### Description of the task
Repeat the records below exactly, beginning at the first line and finishing with the line that contains "#### query_results.msp".

### Data under study
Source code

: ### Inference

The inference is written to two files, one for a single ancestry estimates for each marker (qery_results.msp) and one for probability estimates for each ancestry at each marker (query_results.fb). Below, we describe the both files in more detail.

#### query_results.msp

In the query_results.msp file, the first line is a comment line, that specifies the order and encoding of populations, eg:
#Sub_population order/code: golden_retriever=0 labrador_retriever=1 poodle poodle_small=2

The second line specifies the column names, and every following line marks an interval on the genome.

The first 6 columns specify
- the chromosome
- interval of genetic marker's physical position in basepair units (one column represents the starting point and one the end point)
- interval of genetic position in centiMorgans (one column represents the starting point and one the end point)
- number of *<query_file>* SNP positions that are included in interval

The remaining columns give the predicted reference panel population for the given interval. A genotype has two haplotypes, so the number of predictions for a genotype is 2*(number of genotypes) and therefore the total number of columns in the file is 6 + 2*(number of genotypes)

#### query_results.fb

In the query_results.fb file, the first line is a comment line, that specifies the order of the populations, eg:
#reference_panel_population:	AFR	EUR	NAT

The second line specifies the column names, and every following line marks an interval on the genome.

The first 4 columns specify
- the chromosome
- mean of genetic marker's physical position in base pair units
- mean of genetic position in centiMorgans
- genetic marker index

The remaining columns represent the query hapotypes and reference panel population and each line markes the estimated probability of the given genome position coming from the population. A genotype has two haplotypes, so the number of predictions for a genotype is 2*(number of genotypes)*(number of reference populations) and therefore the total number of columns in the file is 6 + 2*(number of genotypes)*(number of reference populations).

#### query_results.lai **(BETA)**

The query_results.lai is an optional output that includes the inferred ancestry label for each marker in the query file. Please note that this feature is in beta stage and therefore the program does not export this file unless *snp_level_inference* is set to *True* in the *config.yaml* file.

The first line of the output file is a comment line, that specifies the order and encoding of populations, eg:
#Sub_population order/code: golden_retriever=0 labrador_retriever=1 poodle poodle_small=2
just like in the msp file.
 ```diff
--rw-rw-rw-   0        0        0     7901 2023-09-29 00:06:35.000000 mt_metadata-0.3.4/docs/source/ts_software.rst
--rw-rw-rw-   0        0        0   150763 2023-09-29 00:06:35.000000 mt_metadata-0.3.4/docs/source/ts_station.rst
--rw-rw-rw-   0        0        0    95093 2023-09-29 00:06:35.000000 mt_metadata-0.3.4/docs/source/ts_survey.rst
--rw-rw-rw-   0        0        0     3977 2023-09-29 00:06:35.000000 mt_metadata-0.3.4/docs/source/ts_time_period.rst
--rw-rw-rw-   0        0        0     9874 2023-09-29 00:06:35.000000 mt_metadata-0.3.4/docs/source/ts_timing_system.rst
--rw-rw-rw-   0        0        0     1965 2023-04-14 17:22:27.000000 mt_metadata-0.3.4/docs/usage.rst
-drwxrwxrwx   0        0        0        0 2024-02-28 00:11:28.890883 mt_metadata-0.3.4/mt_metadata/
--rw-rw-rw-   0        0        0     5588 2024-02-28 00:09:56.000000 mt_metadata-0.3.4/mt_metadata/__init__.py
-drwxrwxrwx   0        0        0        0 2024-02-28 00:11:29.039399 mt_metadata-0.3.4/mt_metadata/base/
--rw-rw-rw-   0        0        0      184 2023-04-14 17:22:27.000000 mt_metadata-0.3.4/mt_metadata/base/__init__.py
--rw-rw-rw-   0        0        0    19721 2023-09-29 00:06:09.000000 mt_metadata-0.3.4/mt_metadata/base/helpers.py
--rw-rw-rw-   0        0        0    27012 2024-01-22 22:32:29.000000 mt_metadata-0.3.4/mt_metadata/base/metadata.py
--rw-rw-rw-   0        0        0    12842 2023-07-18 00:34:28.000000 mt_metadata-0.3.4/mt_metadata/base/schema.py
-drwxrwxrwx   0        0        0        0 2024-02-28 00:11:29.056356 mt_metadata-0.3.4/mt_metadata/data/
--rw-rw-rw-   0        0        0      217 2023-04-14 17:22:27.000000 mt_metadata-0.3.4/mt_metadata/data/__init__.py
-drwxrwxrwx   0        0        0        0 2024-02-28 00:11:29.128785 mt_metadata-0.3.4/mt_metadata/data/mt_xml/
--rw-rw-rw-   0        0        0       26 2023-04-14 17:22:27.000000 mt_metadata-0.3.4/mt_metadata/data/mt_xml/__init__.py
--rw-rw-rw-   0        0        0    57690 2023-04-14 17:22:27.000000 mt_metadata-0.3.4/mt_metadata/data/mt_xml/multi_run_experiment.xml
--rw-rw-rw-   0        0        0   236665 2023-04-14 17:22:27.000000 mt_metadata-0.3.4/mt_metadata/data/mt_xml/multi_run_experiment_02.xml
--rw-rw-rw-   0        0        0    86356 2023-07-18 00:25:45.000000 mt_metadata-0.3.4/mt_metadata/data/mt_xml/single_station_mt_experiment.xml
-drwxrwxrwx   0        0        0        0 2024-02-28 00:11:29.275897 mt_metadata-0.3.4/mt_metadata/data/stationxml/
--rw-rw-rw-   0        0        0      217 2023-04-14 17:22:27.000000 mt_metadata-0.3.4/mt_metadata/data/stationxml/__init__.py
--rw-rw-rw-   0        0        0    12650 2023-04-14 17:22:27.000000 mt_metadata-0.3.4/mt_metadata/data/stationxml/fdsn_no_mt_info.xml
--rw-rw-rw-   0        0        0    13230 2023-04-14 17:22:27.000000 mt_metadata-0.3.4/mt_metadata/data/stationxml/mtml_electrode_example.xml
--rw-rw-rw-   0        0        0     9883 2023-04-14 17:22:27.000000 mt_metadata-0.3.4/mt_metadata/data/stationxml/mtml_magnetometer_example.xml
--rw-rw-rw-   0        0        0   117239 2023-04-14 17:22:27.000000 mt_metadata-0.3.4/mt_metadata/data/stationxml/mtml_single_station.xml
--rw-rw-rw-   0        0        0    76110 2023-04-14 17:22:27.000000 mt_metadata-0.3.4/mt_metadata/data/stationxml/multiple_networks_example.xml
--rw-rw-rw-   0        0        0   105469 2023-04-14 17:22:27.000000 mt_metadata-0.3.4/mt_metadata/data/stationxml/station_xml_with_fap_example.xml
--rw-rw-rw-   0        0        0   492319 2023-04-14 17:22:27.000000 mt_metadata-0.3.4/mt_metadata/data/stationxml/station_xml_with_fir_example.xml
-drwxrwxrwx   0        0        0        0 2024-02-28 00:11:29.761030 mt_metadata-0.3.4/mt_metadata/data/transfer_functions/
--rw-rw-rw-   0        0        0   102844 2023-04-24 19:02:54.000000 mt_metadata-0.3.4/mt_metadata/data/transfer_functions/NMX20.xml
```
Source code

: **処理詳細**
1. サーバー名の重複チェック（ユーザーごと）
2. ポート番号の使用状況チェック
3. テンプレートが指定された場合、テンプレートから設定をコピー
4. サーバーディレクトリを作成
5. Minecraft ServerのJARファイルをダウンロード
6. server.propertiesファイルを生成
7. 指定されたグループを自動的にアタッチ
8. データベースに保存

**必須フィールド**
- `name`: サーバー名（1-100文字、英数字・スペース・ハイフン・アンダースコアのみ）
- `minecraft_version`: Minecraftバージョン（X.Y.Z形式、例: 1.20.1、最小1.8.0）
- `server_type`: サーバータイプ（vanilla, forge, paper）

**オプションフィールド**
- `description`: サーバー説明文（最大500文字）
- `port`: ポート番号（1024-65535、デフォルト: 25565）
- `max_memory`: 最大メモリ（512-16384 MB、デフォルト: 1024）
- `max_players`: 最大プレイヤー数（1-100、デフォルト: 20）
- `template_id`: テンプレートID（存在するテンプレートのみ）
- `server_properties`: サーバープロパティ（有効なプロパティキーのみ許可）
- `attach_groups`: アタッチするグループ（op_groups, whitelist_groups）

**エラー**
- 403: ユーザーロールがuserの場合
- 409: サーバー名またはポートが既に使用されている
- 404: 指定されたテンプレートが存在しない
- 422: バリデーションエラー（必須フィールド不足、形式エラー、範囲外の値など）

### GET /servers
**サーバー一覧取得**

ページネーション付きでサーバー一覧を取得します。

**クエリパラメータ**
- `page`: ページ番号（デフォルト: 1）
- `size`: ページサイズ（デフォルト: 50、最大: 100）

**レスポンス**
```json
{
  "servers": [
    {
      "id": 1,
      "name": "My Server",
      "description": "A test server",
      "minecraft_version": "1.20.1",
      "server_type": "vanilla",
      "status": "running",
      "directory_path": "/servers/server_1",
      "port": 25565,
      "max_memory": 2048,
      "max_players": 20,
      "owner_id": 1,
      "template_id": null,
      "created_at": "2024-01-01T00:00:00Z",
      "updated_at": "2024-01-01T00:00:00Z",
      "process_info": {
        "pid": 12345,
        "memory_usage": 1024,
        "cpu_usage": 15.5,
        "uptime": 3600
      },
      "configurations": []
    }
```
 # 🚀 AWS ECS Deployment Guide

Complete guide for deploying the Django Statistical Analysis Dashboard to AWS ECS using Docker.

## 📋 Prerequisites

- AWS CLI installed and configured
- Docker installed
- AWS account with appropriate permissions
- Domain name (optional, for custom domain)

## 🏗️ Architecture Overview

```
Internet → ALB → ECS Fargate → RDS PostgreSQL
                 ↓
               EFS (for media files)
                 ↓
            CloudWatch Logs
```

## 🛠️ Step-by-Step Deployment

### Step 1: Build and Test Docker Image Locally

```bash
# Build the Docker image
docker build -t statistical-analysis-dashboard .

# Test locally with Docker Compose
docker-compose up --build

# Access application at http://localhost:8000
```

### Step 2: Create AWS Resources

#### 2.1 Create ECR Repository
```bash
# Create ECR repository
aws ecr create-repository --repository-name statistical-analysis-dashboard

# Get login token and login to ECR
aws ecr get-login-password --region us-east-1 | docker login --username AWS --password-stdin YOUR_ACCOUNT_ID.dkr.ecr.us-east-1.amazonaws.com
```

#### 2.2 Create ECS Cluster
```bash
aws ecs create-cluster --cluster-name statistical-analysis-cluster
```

### Exercise response
Source code

: ### Inference

The inference is written to two files, one for a single ancestry estimates for each marker (qery_results.msp) and one for probability estimates for each ancestry at each marker (query_results.fb). Below, we describe the both files in more detail.

#### query_results.msp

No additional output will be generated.